抱病旅行,不经意看到了风景以外的风景。

人一直感到疲累,食欲不佳,哥本哈根的食物重盐,吃几口就投降了。当然,旅行不仅是为了口腹之欲,肠胃不好,还有好天气相伴,玩心意志岂能辜负十三十四摄氏度晴天无云的五月天。

一心想到视野开阔的地方走走。从哥本哈根车站搭火车,少于一小时的车程便到达Humlebæk车站,下车后步行10至15分钟便来到被誉为世界最美美术馆之一、位于厄勒海峡沿岸的丹麦路易西安娜(Louisiana)现代美术馆

美术馆位山坡上临近海边,馆内咖啡座户外座位可远眺厄勒海峡对岸的瑞典,近观则可欣赏巨型雕塑以海天一色为背景随着阳光与风的变化展露阴晴圆缺。有几件艺术品散落在沙滩几处,身体抱恙懒得爬上爬下,站在山上观赏,距离是美,海边的装置艺术作品都有出发与等待的联想。

馆内的收藏和建筑物同样令人惊喜,空间布置让访客参观艺术品的同时也能沉浸在海边别墅的休闲氛围。庭院深深的大宅于1950年代建设,随后经历了七个建设阶段,为了保留环境的风土个性,建筑物未向上扩建而是沿着地形伸展,室内以东南西北命名个别展区。访客登堂入室那一刻眼前一亮——从正门进入透过落地窗看到视野开阔的花园,在这里走来走去走进走出比参观单栋建筑的美术馆有趣很多。

延伸阅读

我放弃参考建筑物地图,随着自己的方向感漫步,有时会跑进一个展览空间的尾端,从结局看到开场,又从开场看回结局——德国艺术家Hans-Peter-Feldmann《100年》的摄影作品,用镜头记录从零到百年纪100个男男女女。随着时间轴线叙事看照片,看见了年轮;倒过去看百岁人瑞和八个月大的宝宝,则听见了岁月叹息,任何一个年纪面对镜头时双眸定格的生命力令人动容。

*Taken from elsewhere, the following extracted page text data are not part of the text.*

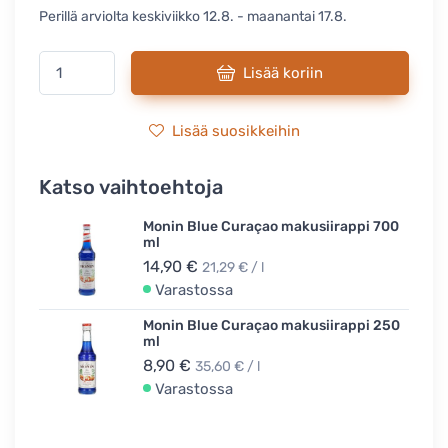
Perillä arviolta keskiviikko 12.8. - maanantai 17.8.
Lisää koriin
Lisää suosikkeihin
Katso vaihtoehtoja
Monin Blue Curaçao makusiirappi 700
ml
14,90 €
21,29 € / l
Varastossa
Monin Blue Curaçao makusiirappi 250
ml
8,90 €
35,60 € / l
Varastossa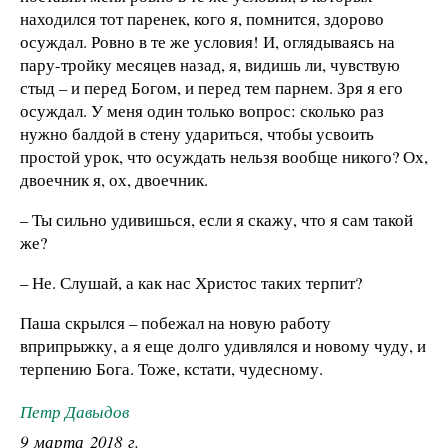
находился тот паренек, кого я, помнится, здорово
осуждал. Ровно в те же условия! И, оглядываясь на
пару-тройку месяцев назад, я, видишь ли, чувствую
стыд – и перед Богом, и перед тем парнем. Зря я его
осуждал. У меня один только вопрос: сколько раз
нужно балдой в стену удариться, чтобы усвоить
простой урок, что осуждать нельзя вообще никого? Ох,
двоечник я, ох, двоечник.
– Ты сильно удивишься, если я скажу, что я сам такой
же?
– Не. Слушай, а как нас Христос таких терпит?
Паша скрылся – побежал на новую работу
вприпрыжку, а я еще долго удивлялся и новому чуду, и
терпению Бога. Тоже, кстати, чудесному.
Петр Давыдов
9 марта 2018 г.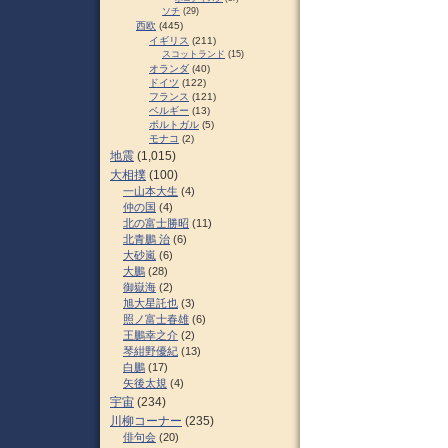
ソチ
(29)
西欧
(445)
イギリス
(211)
スコットランド
(15)
オランダ
(40)
ドイツ
(122)
フランス
(121)
ベルギー
(13)
ポルトガル
(5)
モナコ
(2)
地震
(1,015)
大相撲
(100)
一山本大生
(4)
仲の国
(4)
北の富士勝昭
(11)
北青鵬 治
(6)
大砂嵐
(6)
大鵬
(28)
御嶽海
(2)
旭大星託也
(3)
照ノ富士春雄
(6)
王鵬幸之介
(2)
琴紺野優紀
(13)
白鵬
(17)
矢後太規
(4)
宇宙
(234)
川柳コーナー
(235)
俳句会
(20)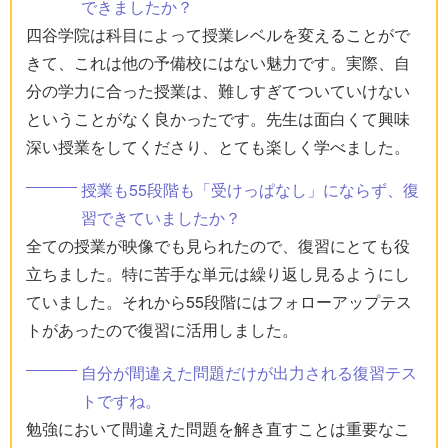
できましたか？
四谷学院は科目によって授業レベルを変えることがで
きて、これは他の予備校にはない魅力です。実際、自
分の学力に合った授業は、難しすぎてついていけない
ということがなく良かったです。先生は面白くて興味
深い授業をしてくださり、とても楽しく学べました。
授業も55段階も「受けっぱなし」にならず、復
習できていましたか？
全ての授業が映像でも見られたので、復習にとても役
立ちました。特に苦手な単元は繰り返し見るようにし
ていました。それから55段階にはフォローアップテス
トがあったので復習に活用しました。
自分が間違えた問題だけが出力される復習テス
トですね。
勉強において間違えた問題を解き直すことは重要なこ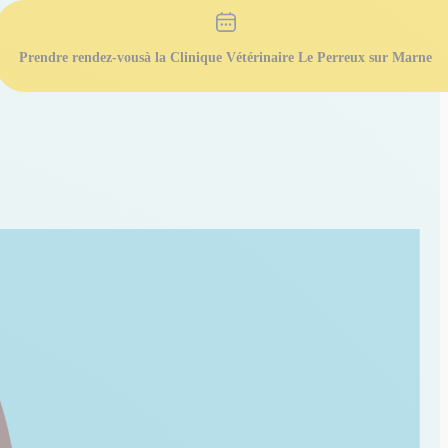
Prendre rendez-vous
à la Clinique Vétérinaire Le Perreux sur Marne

有时迷路无意撞进隐秘空间,误打误撞走进了草间弥生闪亮亮剧场“Gleaming Lights of the Souls ”。这个自2008年创制便常驻的艺术装置一直受到美术馆访客的喜爱。我随着人们排队,走进去发现是漆黑密室前后左右上下全面镜子,百多个悬挂在天花板的小灯泡按着节拍变换色彩,深浅不同的红蓝绿黄,看得人眼花缭乱,亦幻亦真;我平时有空间幽闭恐惧仍觉得点点缤纷幻影拍照有趣,镜子无限繁殖影像效果魔幻写实——广东人形容非常开心的时候心里像“着晒灯”(点亮所有的灯光),一室乍明乍暗的小灯泡逗得访客也“着灯”。密室空间很小,站五六人已经觉得活动不自由,难怪人龙当中遇到三五成群相约一起打卡的会先让其他访客先体验。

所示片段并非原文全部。